Юлиана замолчала и погладила указательным пальцем впадинку над верхней губой. Она, похоже, не ждала услышать от нас, как, вероятно, и ни от кого другого, ответ — время для ответов давно истекло. Я задумался: интересно, как часто она повторяет эту речь на своем почти безупречном английском? Много ли бывает у них в Центре англоязычных посетителей? Откуда она так хорошо знает язык? Ее жизнь представлялась мне тайной за семью печатями.
— Громилы стали собираться на Чуфлинской площади утром 6 апреля, в пасхальное воскресенье. Погром был спровоцирован публикацией в газете „Бессарабец“ о якобы ритуальном убийстве евреями мальчика-христианина в Дубоссарах — сказались давние клеветнические предрассудки. Известно, что среди громил были люди, в том числе немало подростков, которые подзуживали толпу, раздавая списки с адресами еврейских домов, лавок и магазинов. Многие православные, чтобы защитить себя от насилия, чертили мелом кресты на своих дверях или выставляли в окнах иконы.
Рора ушел в дальний угол комнаты — я слышал, как он там щелкал камерой, — оставив меня наедине с гидом. Я старался не смотреть на Юлиану — мне хотелось как можно глубже погрузиться в рассказываемую ею историю, хотя многое из того, о чем она говорила, мне давно уже было известно. Но комната была слишком ярко освещена; ее лицо — слишком бледным; фотографии — слишком четкими. Я иногда кивал, намекая, что все понял и что ей можно бы уже остановиться, но, судя по всему, она решила идти до конца. Скорбь из ее глаз ни на мгновение не исчезала.
— Утром в понедельник группа евреев, вооруженных палками, дубинками и несколькими револьверами — кое у кого было огнестрельное оружие, — собралась на Новом рынке. Они были полны решимости предотвратить повторение бесчинств предыдущего дня, но полиция их разогнала и человек пять арестовала.
Рора скрылся в нише за панелью со списком жертв погрома; я подошел посмотреть, что он там снимает. В нише за пустым столом сидели два манекена в традиционной еврейской одежде: широко открытые глаза, руки на краю столешницы.
Плохо гнущиеся манекены полулежали на стульях, почти съехав под стол. В этом музее все казалось таким же навечно застывшим, как те пластиковые модели человеческого мозга, что Мэри держала дома и иногда рассеянно вертела в руках, сидя перед телевизором.

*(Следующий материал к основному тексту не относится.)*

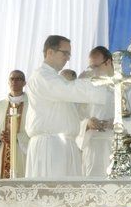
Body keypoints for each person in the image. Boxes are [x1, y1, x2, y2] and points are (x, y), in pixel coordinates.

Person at [24, 35, 108, 178]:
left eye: (69, 54)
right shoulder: (42, 76)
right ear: (50, 52)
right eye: (65, 53)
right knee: (52, 195)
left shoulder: (55, 78)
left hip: (63, 145)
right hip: (50, 146)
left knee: (69, 196)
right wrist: (92, 77)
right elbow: (70, 90)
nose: (68, 58)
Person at [77, 46, 131, 176]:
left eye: (95, 66)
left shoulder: (128, 87)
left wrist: (118, 125)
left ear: (109, 62)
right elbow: (77, 116)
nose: (92, 71)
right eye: (90, 67)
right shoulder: (89, 88)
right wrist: (87, 124)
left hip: (121, 147)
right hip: (94, 149)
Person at [0, 70, 29, 180]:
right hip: (1, 153)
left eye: (18, 79)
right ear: (8, 82)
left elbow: (35, 129)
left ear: (24, 83)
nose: (15, 81)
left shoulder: (31, 105)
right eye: (12, 79)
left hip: (22, 154)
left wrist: (16, 138)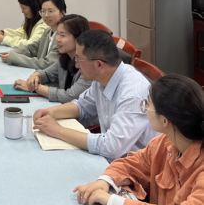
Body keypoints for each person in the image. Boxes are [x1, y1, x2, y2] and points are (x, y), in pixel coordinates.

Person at [74, 75, 204, 205]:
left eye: (147, 104)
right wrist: (105, 181)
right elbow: (131, 164)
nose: (144, 109)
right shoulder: (165, 143)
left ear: (164, 120)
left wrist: (114, 203)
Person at [33, 30, 158, 162]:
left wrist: (58, 131)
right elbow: (82, 106)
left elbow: (112, 147)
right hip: (113, 161)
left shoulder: (132, 93)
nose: (76, 65)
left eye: (79, 60)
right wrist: (49, 112)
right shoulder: (103, 78)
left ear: (99, 64)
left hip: (137, 167)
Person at [14, 14, 92, 103]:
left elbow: (69, 97)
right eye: (57, 34)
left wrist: (35, 87)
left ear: (79, 38)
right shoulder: (66, 57)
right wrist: (36, 76)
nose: (57, 39)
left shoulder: (89, 65)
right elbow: (47, 74)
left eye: (62, 35)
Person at [0, 0, 66, 69]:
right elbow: (32, 48)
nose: (46, 15)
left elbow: (46, 64)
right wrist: (14, 53)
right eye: (43, 11)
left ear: (62, 13)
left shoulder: (63, 37)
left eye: (50, 11)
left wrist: (14, 58)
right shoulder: (48, 31)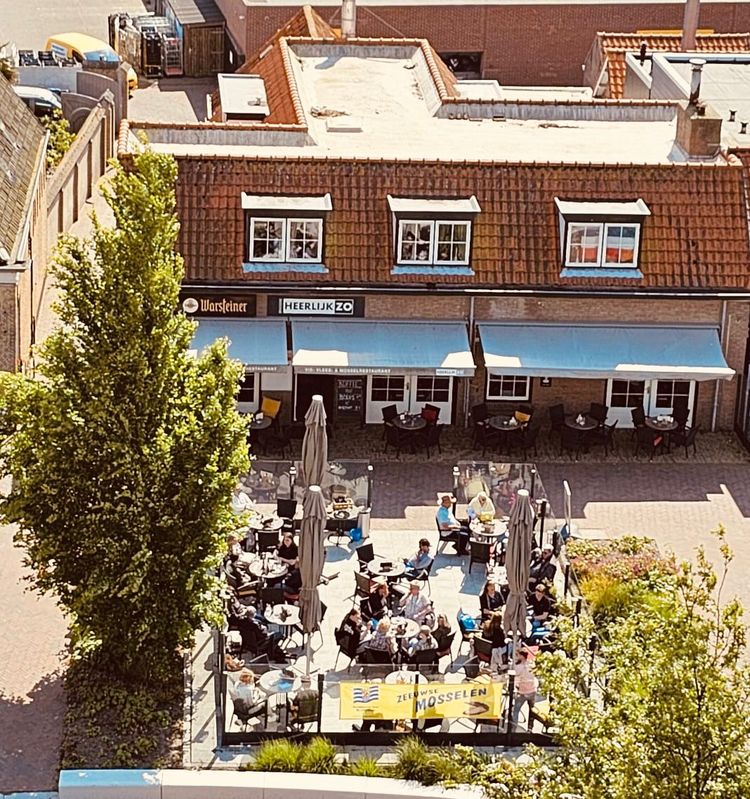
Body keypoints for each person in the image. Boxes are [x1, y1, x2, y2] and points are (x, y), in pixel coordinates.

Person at [511, 648, 538, 731]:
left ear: (522, 656)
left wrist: (515, 689)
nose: (516, 657)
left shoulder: (518, 667)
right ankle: (530, 728)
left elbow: (516, 680)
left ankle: (513, 728)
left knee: (516, 711)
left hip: (522, 692)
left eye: (518, 655)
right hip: (532, 690)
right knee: (532, 711)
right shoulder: (532, 665)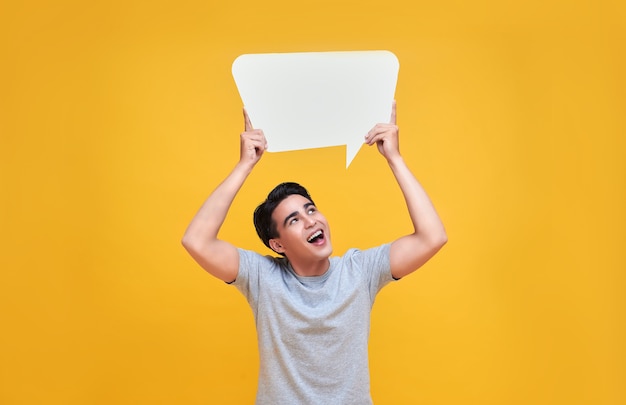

— Так выглядела еврейская семья в то время, — пояснила Юлиана и продолжила: — За время погрома были убиты сорок три человека. Они представляли все слои еврейского населения Кишинева, — тут она горько вздохнула, — в числе погибших были владелец доходных домов, поставщик домашней птицы, торговец скотом, пекарь, булочник, стекольщик, столяр, кузнец, бывший счетовод, сапожник, плотник, студент, владелец винного магазина и другие лавочники, а также их жены и матери, и даже несколько детей.
Я не выдержал и прервал ее, спросив:
— Среди них не было никого по фамилии Авербах?
Она вздрогнула:
— Почему вы спрашиваете?
— Видите ли, я пишу книгу… — сказал я и подумал, что сильно забегаю вперед, выдавая желаемое за действительное. — Я занимаюсь историей некоего Лазаря Авербаха. Он пережил погром, бежал из Кишинева и уехал в Чикаго. А в Чикаго глава тамошней полиции его застрелил.
Глаза Юлианы наполнились слезами; она закрыла ладонью рот, словно потрясенная известием об этом давнишнем убийстве. От нее пахло свежестью и чистотой; волосы блестели; мне хотелось обнять ее и успокоить, так же, как я обнимал и успокаивал Мэри, рыдающую после наших ссор.
Это случилось в 1908-м, через несколько лет после того погрома. У Лазаря была сестра, Ольга. Вскоре после его смерти она уехала из Чикаго в Вену.
— Фамилия моей бабушки до замужества была Авербах, — сказала Юлиана.
Мне ужасно хотелось, чтобы Рора сфотографировал Юлиану с ее непреходящей невыносимой скорбью, не потому, что я боялся забыть этот момент — такое не забывается, — а потому, что она была душераздирающе красива. Но Рора стоял поодаль и перезаряжал камеру.
— Ольга переехала в Европу, и там ее следы окончательно затерялись, — добавил я. — Вполне вероятно, она погибла во время Холокоста.
— Мою бабушку расстреляли румыны в 1942 году, — сказала Юлиана. — Ей было около тридцати.
— А вы никогда не слыхали про Лазаря Авербаха? Никогда не приходилось слышать историю семьи с такой фамилией?
— Нет. Мой папа был еще совсем маленьким, когда убили его мать. И его бабушка с дедушкой тоже погибли. Никаких семейных преданий не осталось.